When data is of categorical nature but not explicitely coded as a factor, ggplot should respect the order in the original data because it often has a meaning. It is the expectation of novice users at least and, for those users also, it is often conceptually easier to reorder the original data than to change the order of levels in a factor.
In practice, when converting the data for the plot, ggplot should do
converted <- factor(mydata, levels=unique(mydata))
If you point be towards where the data is initially handled, I might even be able to fix this myself.
This always confuses me - if your data is c(3, 1, 5) you don't expect the numbers to be ordered differently. I think it's better for people to learn how factors work in R than for ggplot2 to do something magical. I suspect if I did make the change, there would be just as many (if not more) people complaining that ggplot2 no longer ordered character variables alphabetically.
c(3, 1, 5)
Factors are useful but they serve a specific purpose, which I would summarize as: remember the number and possibly order of levels even on a subset of the data. This is mandatory for many statistical analyses and they are an important aspect of R as a statistical language.
But R has grown into more than just a "statistics package". It is used for all sorts of data-centric tasks, and ggplot in particular can be used to explore any data, not specifically with a statistical point of view (it is used by plenty of physicists in my lab who don't want to hear about stats).
My argument is that the current behaviour forces people to know and care about factors while one can efficiently use R without them. The existence of default.stringsAsFactors() to avoid having every string automatically converted into a factor comforts me in thinking that factors are not mandatory.

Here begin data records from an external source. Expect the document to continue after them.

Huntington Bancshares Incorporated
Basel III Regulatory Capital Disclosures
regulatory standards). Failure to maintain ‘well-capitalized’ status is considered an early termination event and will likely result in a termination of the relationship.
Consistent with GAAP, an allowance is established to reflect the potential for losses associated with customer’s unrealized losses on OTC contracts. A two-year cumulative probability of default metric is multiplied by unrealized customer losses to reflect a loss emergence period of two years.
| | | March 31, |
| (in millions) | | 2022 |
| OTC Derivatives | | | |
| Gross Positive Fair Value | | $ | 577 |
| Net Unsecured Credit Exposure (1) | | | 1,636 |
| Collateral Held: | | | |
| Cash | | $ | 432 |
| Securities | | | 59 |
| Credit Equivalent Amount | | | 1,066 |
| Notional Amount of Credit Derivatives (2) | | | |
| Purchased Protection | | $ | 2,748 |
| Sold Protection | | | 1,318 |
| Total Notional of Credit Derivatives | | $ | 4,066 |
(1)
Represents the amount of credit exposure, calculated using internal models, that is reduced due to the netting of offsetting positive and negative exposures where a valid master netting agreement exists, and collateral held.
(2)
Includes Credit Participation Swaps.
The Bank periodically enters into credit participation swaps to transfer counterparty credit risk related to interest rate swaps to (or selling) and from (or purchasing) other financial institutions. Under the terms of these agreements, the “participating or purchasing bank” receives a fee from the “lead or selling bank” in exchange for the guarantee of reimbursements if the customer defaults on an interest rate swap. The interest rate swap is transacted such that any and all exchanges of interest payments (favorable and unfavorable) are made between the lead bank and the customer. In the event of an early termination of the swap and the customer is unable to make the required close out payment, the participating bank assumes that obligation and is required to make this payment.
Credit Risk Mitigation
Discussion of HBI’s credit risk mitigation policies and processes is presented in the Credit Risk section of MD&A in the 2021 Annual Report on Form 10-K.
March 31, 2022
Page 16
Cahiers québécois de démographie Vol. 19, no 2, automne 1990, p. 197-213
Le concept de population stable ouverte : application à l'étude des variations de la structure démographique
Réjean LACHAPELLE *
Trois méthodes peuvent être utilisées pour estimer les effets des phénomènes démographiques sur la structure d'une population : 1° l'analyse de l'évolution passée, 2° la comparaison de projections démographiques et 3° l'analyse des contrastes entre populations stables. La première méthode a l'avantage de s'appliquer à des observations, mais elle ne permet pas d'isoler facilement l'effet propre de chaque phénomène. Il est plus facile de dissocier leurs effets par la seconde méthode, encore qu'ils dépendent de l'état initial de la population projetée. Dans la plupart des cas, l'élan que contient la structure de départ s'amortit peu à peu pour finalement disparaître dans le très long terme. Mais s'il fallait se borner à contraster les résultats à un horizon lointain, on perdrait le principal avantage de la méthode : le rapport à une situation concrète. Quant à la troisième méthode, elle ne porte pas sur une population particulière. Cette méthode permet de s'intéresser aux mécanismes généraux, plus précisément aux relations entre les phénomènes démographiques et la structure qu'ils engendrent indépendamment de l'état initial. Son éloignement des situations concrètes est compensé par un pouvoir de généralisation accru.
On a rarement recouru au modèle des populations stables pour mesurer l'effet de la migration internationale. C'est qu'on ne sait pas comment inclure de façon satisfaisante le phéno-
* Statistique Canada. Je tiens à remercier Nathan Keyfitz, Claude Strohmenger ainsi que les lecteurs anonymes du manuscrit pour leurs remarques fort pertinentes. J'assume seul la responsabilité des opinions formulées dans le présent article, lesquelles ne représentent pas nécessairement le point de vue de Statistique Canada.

Another way to look at it is:
if you do care about the order the proposed behaviour allows you to
In contrast, the current behaviour forces you to know about factors (and if you don't, appears to be doing something "magical" and surprising with your data).

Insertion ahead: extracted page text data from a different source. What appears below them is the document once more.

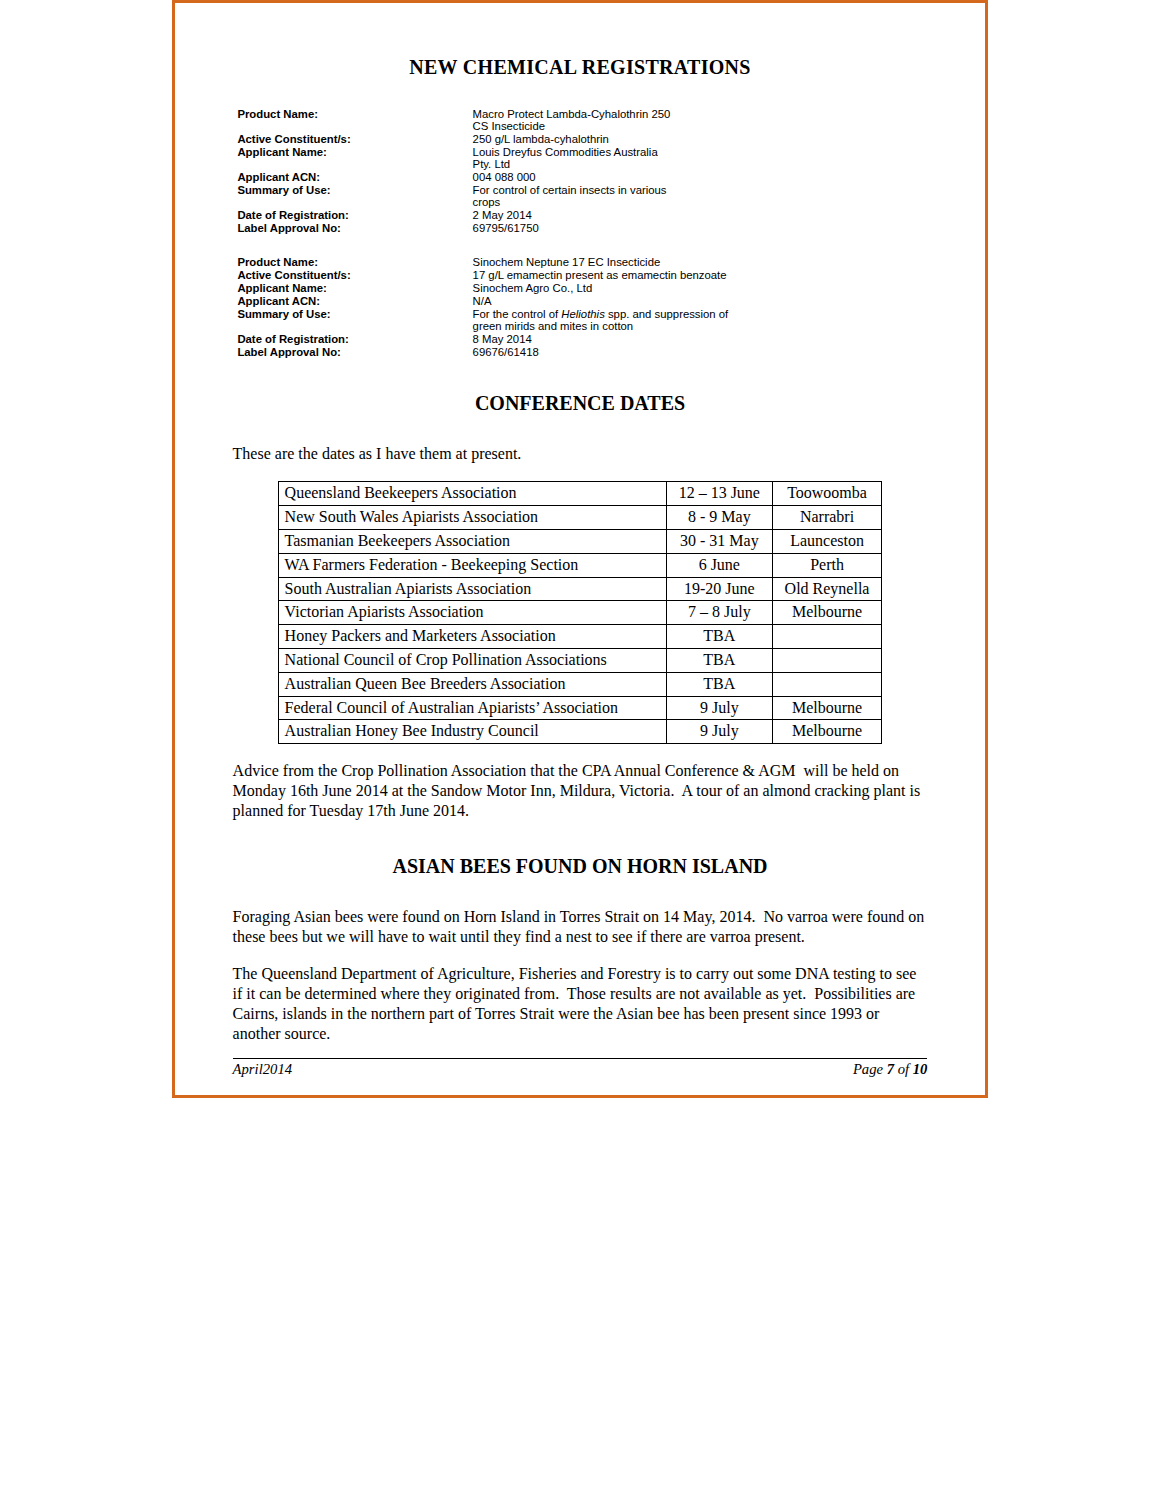NEW CHEMICAL REGISTRATIONS
| Product Name: | Macro Protect Lambda-Cyhalothrin 250 CS Insecticide |
| Active Constituent/s: | 250 g/L lambda-cyhalothrin |
| Applicant Name: | Louis Dreyfus Commodities Australia Pty. Ltd |
| Applicant ACN: | 004 088 000 |
| Summary of Use: | For control of certain insects in various crops |
| Date of Registration: | 2 May 2014 |
| Label Approval No: | 69795/61750 |
| Product Name: | Sinochem Neptune 17 EC Insecticide |
| Active Constituent/s: | 17 g/L emamectin present as emamectin benzoate |
| Applicant Name: | Sinochem Agro Co., Ltd |
| Applicant ACN: | N/A |
| Summary of Use: | For the control of Heliothis spp. and suppression of green mirids and mites in cotton |
| Date of Registration: | 8 May 2014 |
| Label Approval No: | 69676/61418 |
CONFERENCE DATES
These are the dates as I have them at present.
| Queensland Beekeepers Association | 12 – 13 June | Toowoomba |
| New South Wales Apiarists Association | 8 - 9 May | Narrabri |
| Tasmanian Beekeepers Association | 30 - 31 May | Launceston |
| WA Farmers Federation - Beekeeping Section | 6 June | Perth |
| South Australian Apiarists Association | 19-20 June | Old Reynella |
| Victorian Apiarists Association | 7 – 8 July | Melbourne |
| Honey Packers and Marketers Association | TBA | |
| National Council of Crop Pollination Associations | TBA | |
| Australian Queen Bee Breeders Association | TBA | |
| Federal Council of Australian Apiarists’ Association | 9 July | Melbourne |
| Australian Honey Bee Industry Council | 9 July | Melbourne |
Advice from the Crop Pollination Association that the CPA Annual Conference & AGM will be held on Monday 16th June 2014 at the Sandow Motor Inn, Mildura, Victoria. A tour of an almond cracking plant is planned for Tuesday 17th June 2014.
ASIAN BEES FOUND ON HORN ISLAND
Foraging Asian bees were found on Horn Island in Torres Strait on 14 May, 2014. No varroa were found on these bees but we will have to wait until they find a nest to see if there are varroa present.
The Queensland Department of Agriculture, Fisheries and Forestry is to carry out some DNA testing to see if it can be determined where they originated from. Those results are not available as yet. Possibilities are Cairns, islands in the northern part of Torres Strait were the Asian bee has been present since 1993 or another source.
April2014
Page 7 of 10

So I think the proposed behaviour is more versatile and has an easier learning slope than the current one, while maintaining all functionality. The only downside it that ggplot itself won't automatically order strings alphabetically, but you usually get this functionality by letting default.stringsAsFactors() with its default value of TRUE and reading your data/creating a data.frame for plotting in ggplot (i.e. feeding ggplot factors instead of strings).

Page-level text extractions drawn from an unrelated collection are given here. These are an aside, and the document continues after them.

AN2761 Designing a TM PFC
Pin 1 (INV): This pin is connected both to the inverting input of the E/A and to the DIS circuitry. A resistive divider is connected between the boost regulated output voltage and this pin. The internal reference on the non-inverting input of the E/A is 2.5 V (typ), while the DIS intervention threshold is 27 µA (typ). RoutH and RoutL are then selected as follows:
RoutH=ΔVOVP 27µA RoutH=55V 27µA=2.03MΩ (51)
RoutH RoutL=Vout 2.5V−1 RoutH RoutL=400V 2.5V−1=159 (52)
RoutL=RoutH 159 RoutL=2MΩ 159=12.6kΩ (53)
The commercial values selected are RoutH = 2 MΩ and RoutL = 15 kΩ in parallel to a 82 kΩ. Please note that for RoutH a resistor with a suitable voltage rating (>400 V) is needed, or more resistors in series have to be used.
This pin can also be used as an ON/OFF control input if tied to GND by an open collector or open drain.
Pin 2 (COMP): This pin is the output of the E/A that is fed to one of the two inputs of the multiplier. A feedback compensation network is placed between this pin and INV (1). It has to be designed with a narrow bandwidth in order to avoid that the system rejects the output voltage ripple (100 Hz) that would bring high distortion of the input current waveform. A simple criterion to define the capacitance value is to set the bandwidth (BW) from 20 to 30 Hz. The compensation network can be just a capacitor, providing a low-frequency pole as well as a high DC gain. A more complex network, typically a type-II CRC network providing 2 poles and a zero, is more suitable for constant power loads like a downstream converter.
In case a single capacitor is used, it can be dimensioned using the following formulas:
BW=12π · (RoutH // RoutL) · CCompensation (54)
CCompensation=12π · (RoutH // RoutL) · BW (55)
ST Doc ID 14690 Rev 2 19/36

To finish up, I would say that I, personally, know and use factors; but even so, I am often bit by strange errors that come from using them. But, mainly, my suggestion comes from trying to teach people new to R/ggplot or non-statisticians and factors are always a difficult step (leading to the inevitable: "why do I need to care about that when I just want to plot stuff" ;) ).
I don't know which is better but in my view I like the current behavior.
@jiho, what do you think the order of variable should be if each element are duplicated:
d <- data.frame(size=c("S", "M", "L", "M", "S"), value=c(3,6,7,9,0), stringsAsFactors=FALSE)
The order of the first occurrence of each level, i.e. what
unique(c("S", "M", "L", "M", "S"))
While I can see your point, I really think that would be counter-intuitive behaviour. Some things are confusing because you need to learn a bit more about how R works. It's more effort now, but pays off in the future.